ZZK Records blowing buenos aires right at the beginning of Spring in Berlin is no coincidence. It’s Pachamama visiting. Her Word was delivered through the night by five interpreters: Dj Obstsalat, Bakläxa, Dat Garcia, King Coya & Queen Cholas and Montoya.

DJ Obstsalat started the night: Cumbia was the mother language used through the verses of her set, with a background of electronic beat sounds to reinforce the translation of the interpreter. The dancing was slow – but in the long run, you have to take it easy at the beginning to get ’til the end. DJ Obstsalat back there was just delivering the introduction knowing of what was to become. Bakläxa didn’t deliver The Word as Andean nor hand drummed as DJ Obstsalat, but instead with the subdivision of the latin traditional music in electro sound.
The night got darker, the dancing faster and then came Dat Garcia.
The first live act after the two first DJs had stunning visuals, with the Cumbia mixed with hip hop beats made by drum machine sound accompanying her message. She was an expressive-less interpreter, the lack of energy on her speech competed against the so-well-produced sounds mixed with folkloric knowledge. She wasn’t bumping to her own deep beats, what could the crowd do? Just sway.

King Coya & Queen Cholas started the last ascension to the core of the goddess message. Her Word arrived through four on-stage priests delivering by dancing and live singing, pad hitting and choreographies to a diversion of genres, different languages were spoken but the accent remained the same.
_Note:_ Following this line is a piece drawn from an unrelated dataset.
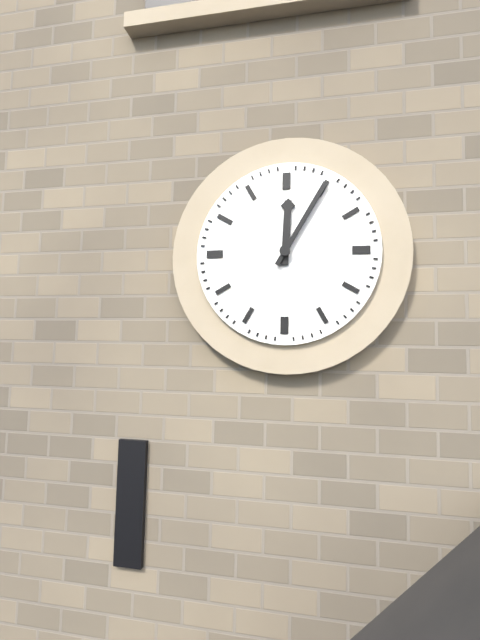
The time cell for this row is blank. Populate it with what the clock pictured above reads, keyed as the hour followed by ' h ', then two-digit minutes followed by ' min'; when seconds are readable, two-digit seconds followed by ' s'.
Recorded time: 12 h 05 min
The intention of the Ritual kept alive by King Cota & Queen Cholas remained up with flowy electronic kick bass and Andean flutes drawing mountains on the crowd’s mind.

The synthesis mixed with instruments made of beans and sticks and the dancing turned joyfully weird. Traditional folkloric dances from South America were brought to the dance floor by Queen Cholas, the crowd was experiencing an event that happens just on Equinox days in forgotten mountains of mysterious realms that are destined not to be remembered.

A white round blanket was grabbed by the ends, lifted up and down going by the rhythm set by King Coya on stage, people going under it and stoping. Queen Cholas showed us the way and then we all got involved. When the blanket got down with one person under it a silouhette of a screaming soul appeared and then back again just a dancer under a blanket.

A long wooden stick with many strings attached at one of the ends, a person carrying this stick on the stringless end inviting people to grab on string and dance around the main pole. Circular rituals, pagans around a fire idolizing earth, rocks, snares, claps, bells and hi-hats.

Montoya kept the party going from 4 AM until the end. Giving the sound a more club approach, he made the survivors bang their heads: the initiated remained in a lonely but powerful dance floor with beats coming from many EDM genres.

By the end of King Coya & Queen Cholas, the dance floor and the crowd had experienced a spiritual ritual, the more you were involved in it the more you were affected, the venue was hot, and we weren’t too many, just enough.